RECORD SET below:
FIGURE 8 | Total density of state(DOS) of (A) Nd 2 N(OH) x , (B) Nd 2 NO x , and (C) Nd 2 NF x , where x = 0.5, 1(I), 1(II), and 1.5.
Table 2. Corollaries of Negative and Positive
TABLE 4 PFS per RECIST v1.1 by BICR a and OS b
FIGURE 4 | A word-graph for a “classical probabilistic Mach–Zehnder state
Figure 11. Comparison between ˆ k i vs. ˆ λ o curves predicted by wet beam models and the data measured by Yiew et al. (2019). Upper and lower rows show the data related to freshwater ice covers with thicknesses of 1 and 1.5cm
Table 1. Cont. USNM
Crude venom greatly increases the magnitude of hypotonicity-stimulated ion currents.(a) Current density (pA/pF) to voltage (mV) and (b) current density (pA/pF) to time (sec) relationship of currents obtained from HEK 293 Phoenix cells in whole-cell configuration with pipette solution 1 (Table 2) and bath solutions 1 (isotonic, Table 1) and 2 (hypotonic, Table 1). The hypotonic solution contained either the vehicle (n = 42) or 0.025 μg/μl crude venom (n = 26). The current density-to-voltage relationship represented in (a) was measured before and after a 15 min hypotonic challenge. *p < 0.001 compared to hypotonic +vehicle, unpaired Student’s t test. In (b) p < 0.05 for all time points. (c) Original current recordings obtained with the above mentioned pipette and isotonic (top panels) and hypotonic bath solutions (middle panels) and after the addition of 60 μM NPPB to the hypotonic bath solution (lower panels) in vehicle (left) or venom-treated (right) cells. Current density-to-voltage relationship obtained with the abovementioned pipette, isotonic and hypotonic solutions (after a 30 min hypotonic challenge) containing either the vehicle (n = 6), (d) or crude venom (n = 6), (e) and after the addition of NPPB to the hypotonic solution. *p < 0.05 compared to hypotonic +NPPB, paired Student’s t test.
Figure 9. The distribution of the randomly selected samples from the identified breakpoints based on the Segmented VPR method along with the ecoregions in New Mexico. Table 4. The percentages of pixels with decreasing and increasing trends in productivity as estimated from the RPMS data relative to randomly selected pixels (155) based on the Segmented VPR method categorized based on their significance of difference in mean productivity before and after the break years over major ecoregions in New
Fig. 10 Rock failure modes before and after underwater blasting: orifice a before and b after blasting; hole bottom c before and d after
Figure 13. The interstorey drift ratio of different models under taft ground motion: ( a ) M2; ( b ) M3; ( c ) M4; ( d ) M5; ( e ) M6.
End of RECORD SET.
### [WHAT YOU SHOULD DO]
Take the records above and write each one out again exactly.

### [RESPONSE TO THE TASK]
FIGURE 8 | Total density of state(DOS) of (A) Nd 2 N(OH) x , (B) Nd 2 NO x , and (C) Nd 2 NF x , where x = 0.5, 1(I), 1(II), and 1.5.
Table 2. Corollaries of Negative and Positive
TABLE 4 PFS per RECIST v1.1 by BICR a and OS b
FIGURE 4 | A word-graph for a “classical probabilistic Mach–Zehnder state
Figure 11. Comparison between ˆ k i vs. ˆ λ o curves predicted by wet beam models and the data measured by Yiew et al. (2019). Upper and lower rows show the data related to freshwater ice covers with thicknesses of 1 and 1.5cm
Table 1. Cont. USNM
Crude venom greatly increases the magnitude of hypotonicity-stimulated ion currents.(a) Current density (pA/pF) to voltage (mV) and (b) current density (pA/pF) to time (sec) relationship of currents obtained from HEK 293 Phoenix cells in whole-cell configuration with pipette solution 1 (Table 2) and bath solutions 1 (isotonic, Table 1) and 2 (hypotonic, Table 1). The hypotonic solution contained either the vehicle (n = 42) or 0.025 μg/μl crude venom (n = 26). The current density-to-voltage relationship represented in (a) was measured before and after a 15 min hypotonic challenge. *p < 0.001 compared to hypotonic +vehicle, unpaired Student’s t test. In (b) p < 0.05 for all time points. (c) Original current recordings obtained with the above mentioned pipette and isotonic (top panels) and hypotonic bath solutions (middle panels) and after the addition of 60 μM NPPB to the hypotonic bath solution (lower panels) in vehicle (left) or venom-treated (right) cells. Current density-to-voltage relationship obtained with the abovementioned pipette, isotonic and hypotonic solutions (after a 30 min hypotonic challenge) containing either the vehicle (n = 6), (d) or crude venom (n = 6), (e) and after the addition of NPPB to the hypotonic solution. *p < 0.05 compared to hypotonic +NPPB, paired Student’s t test.
Figure 9. The distribution of the randomly selected samples from the identified breakpoints based on the Segmented VPR method along with the ecoregions in New Mexico. Table 4. The percentages of pixels with decreasing and increasing trends in productivity as estimated from the RPMS data relative to randomly selected pixels (155) based on the Segmented VPR method categorized based on their significance of difference in mean productivity before and after the break years over major ecoregions in New
Fig. 10 Rock failure modes before and after underwater blasting: orifice a before and b after blasting; hole bottom c before and d after
Figure 13. The interstorey drift ratio of different models under taft ground motion: ( a ) M2; ( b ) M3; ( c ) M4; ( d ) M5; ( e ) M6.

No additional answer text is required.